Meski investigasi internal telah rampung, Kemenkes memutuskan untuk tidak memaparkan hasil secara mendetail ke publik. Yuli menegaskan bahwa seluruh temuan tersebut akan diserahkan sepenuhnya kepada pihak kepolisian guna mendukung proses penyelidikan yang tengah berjalan.
Terkait aspek klinis, Kemenkes memastikan bahwa penanganan kasus gigitan ular yang dilakukan oleh RSUD Kefamenanu dan RS Leona telah sesuai dengan Standar Operasional Prosedur (SOP). Yuli menekankan bahwa pemberian Serum Anti Bisa Ular (SABU) tidak dapat diberikan secara sembarangan kepada semua pasien, melainkan harus melalui tahapan pemeriksaan indikasi medis yang ketat demi keselamatan pasien.
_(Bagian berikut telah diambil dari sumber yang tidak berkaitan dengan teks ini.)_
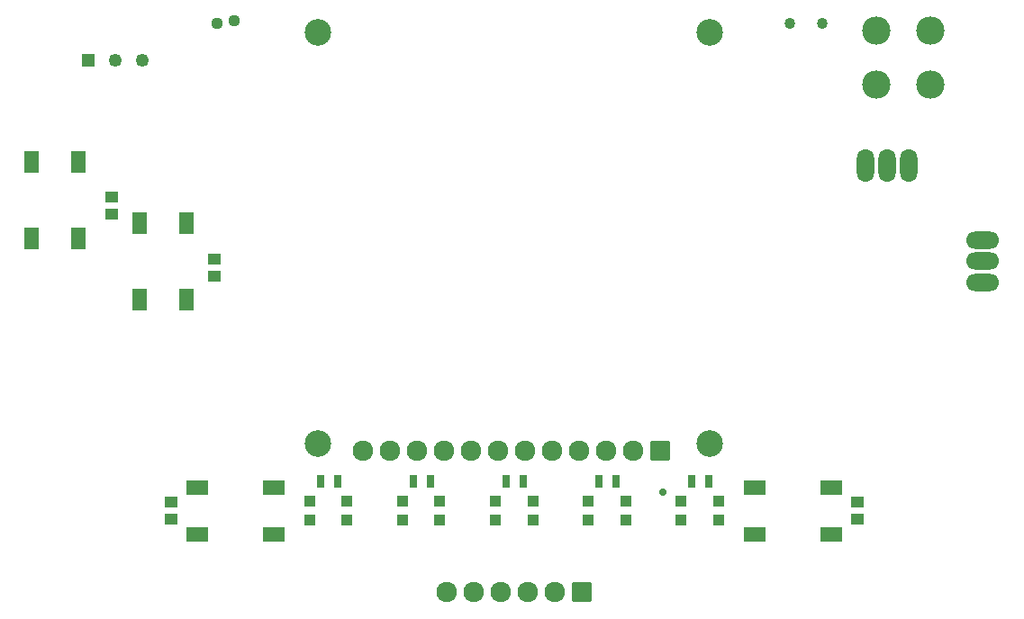
<source format=gbr>
%TF.GenerationSoftware,Altium Limited,Altium Designer,23.8.1 (32)*%
G04 Layer_Color=16711935*
%FSLAX26Y26*%
%MOIN*%
%TF.SameCoordinates,3D9DC474-E985-4460-AF93-8E70B63C00C8*%
%TF.FilePolarity,Negative*%
%TF.FileFunction,Soldermask,Bot*%
%TF.Part,Single*%
G01*
G75*
%TA.AperFunction,ComponentPad*%
%ADD51C,0.049213*%
%ADD52R,0.049213X0.049213*%
%TA.AperFunction,ViaPad*%
%ADD60C,0.028000*%
%ADD61C,0.098425*%
%TA.AperFunction,SMDPad,CuDef*%
%ADD86R,0.045370X0.043402*%
%ADD95R,0.029000X0.045370*%
%TA.AperFunction,ComponentPad*%
%ADD103C,0.105000*%
%ADD104C,0.075866*%
G04:AMPARAMS|DCode=105|XSize=75.866mil|YSize=75.866mil|CornerRadius=11.358mil|HoleSize=0mil|Usage=FLASHONLY|Rotation=180.000|XOffset=0mil|YOffset=0mil|HoleType=Round|Shape=RoundedRectangle|*
%AMROUNDEDRECTD105*
21,1,0.075866,0.053150,0,0,180.0*
21,1,0.053150,0.075866,0,0,180.0*
1,1,0.022716,-0.026575,0.026575*
1,1,0.022716,0.026575,0.026575*
1,1,0.022716,0.026575,-0.026575*
1,1,0.022716,-0.026575,-0.026575*
%
%ADD105ROUNDEDRECTD105*%
%ADD106O,0.123120X0.064060*%
%ADD107O,0.064060X0.123120*%
%ADD108C,0.044370*%
%ADD109C,0.040430*%
%TA.AperFunction,SMDPad,CuDef*%
%ADD110R,0.083740X0.052240*%
%ADD111R,0.052240X0.083740*%
%ADD112R,0.044370X0.038460*%
D51*
X-1475000Y919409D02*
D03*
X-1375000D02*
D03*
D52*
X-1575000D02*
D03*
D60*
X550000Y-680000D02*
D03*
D61*
X725000Y1022500D02*
D03*
X-725000D02*
D03*
Y-502500D02*
D03*
X725000D02*
D03*
D86*
X-1270000Y-781496D02*
D03*
X1270000D02*
D03*
X-1110000Y182992D02*
D03*
X-1490000Y411496D02*
D03*
X-1270000Y-718504D02*
D03*
X-1110000Y120000D02*
D03*
X-1490000Y348504D02*
D03*
X1270000Y-718504D02*
D03*
D95*
X658258Y-640000D02*
D03*
X314508D02*
D03*
X-29242D02*
D03*
X-372992D02*
D03*
X-716742D02*
D03*
X-653750D02*
D03*
X721250D02*
D03*
X-310000D02*
D03*
X377500D02*
D03*
X33750D02*
D03*
D103*
X1540000Y830000D02*
D03*
X1340000D02*
D03*
Y1030000D02*
D03*
X1540000D02*
D03*
D104*
X-250000Y-1050000D02*
D03*
X-150000D02*
D03*
X-50000D02*
D03*
X50000D02*
D03*
X150000D02*
D03*
X340000Y-527500D02*
D03*
X-60000D02*
D03*
X-260000D02*
D03*
X-460000D02*
D03*
X140000D02*
D03*
X40000D02*
D03*
X240000D02*
D03*
X-360000D02*
D03*
X-560000D02*
D03*
X-160000D02*
D03*
X440000D02*
D03*
D105*
X250000Y-1050000D02*
D03*
X540000Y-527500D02*
D03*
D106*
X1734330Y96260D02*
D03*
Y175000D02*
D03*
Y253740D02*
D03*
D107*
X1301260Y529330D02*
D03*
X1380000D02*
D03*
X1458740D02*
D03*
D108*
X-1099684Y1055000D02*
D03*
X-1034720Y1066810D02*
D03*
D109*
X1139060Y1055000D02*
D03*
X1020940D02*
D03*
D110*
X-889520Y-836610D02*
D03*
X-1172980D02*
D03*
X1172980D02*
D03*
X889520D02*
D03*
Y-663390D02*
D03*
X1172980D02*
D03*
X-1172980D02*
D03*
X-889520D02*
D03*
D111*
X-1213390Y316730D02*
D03*
Y33270D02*
D03*
X-1613390Y541730D02*
D03*
Y258270D02*
D03*
X-1786610Y541730D02*
D03*
X-1386610Y316730D02*
D03*
Y33270D02*
D03*
X-1786610Y258270D02*
D03*
D112*
X618600Y-715550D02*
D03*
X274850D02*
D03*
X-68900D02*
D03*
X-412650D02*
D03*
X-756400D02*
D03*
X756400D02*
D03*
X618600Y-784450D02*
D03*
X756400D02*
D03*
X274850D02*
D03*
X412650D02*
D03*
Y-715550D02*
D03*
X-412650Y-784450D02*
D03*
X-274850D02*
D03*
Y-715550D02*
D03*
X-756400Y-784450D02*
D03*
X-618600D02*
D03*
Y-715550D02*
D03*
X-68900Y-784450D02*
D03*
X68900D02*
D03*
Y-715550D02*
D03*
%TF.MD5,7a14dd52bbb960dc35269ea86aad38ca*%
M02*

</source>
Lebih lanjut, Kemenkes menyoroti adanya celah koordinasi yang signifikan antara fasilitas pelayanan kesehatan, Dinas Kesehatan, dan Pemerintah Daerah. Lemahnya sistem pendukung di tingkat daerah dinilai menjadi faktor penghambat dalam memberikan perlindungan serta intervensi cepat bagi tenaga kesehatan yang sedang bertugas di lapangan.
Sebagai langkah preventif, Direktur Jenderal Kesehatan Lanjutan, Azhar Jaya, menginstruksikan seluruh manajemen rumah sakit untuk memperketat keamanan dan memastikan perlindungan tenaga medis di lingkungan kerja, khususnya di Unit Gawat Darurat (UGD). Pihak Kemenkes pun mengingatkan masyarakat bahwa tenaga kesehatan memiliki hak hukum untuk menghentikan pelayanan jika merasa terancam, sebagaimana diatur dalam UU Kesehatan serta peraturan turunannya. Setiap tindakan intimidasi maupun kekerasan terhadap nakes tidak hanya akan diproses melalui regulasi kesehatan, tetapi juga melalui jalur hukum pidana.